- Problem requirements
Rewrite the records below with every "kecerdasan" changed to "inteligensi", keeping everything else the same.

------ Given data ------

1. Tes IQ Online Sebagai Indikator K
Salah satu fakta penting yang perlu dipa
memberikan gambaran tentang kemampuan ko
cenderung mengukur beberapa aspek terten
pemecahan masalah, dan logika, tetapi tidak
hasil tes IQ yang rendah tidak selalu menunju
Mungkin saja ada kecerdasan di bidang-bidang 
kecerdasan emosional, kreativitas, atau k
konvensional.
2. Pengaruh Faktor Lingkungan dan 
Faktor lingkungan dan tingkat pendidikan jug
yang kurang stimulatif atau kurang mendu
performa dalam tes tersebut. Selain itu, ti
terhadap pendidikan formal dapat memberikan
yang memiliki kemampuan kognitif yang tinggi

------

- Solved problem
1. Tes IQ Online Sebagai Indikator K
Salah satu fakta penting yang perlu dipa
memberikan gambaran tentang kemampuan ko
cenderung mengukur beberapa aspek terten
pemecahan masalah, dan logika, tetapi tidak
hasil tes IQ yang rendah tidak selalu menunju
Mungkin saja ada inteligensi di bidang-bidang 
inteligensi emosional, kreativitas, atau k
konvensional.
2. Pengaruh Faktor Lingkungan dan 
Faktor lingkungan dan tingkat pendidikan jug
yang kurang stimulatif atau kurang mendu
performa dalam tes tersebut. Selain itu, ti
terhadap pendidikan formal dapat memberikan
yang memiliki kemampuan kognitif yang tinggi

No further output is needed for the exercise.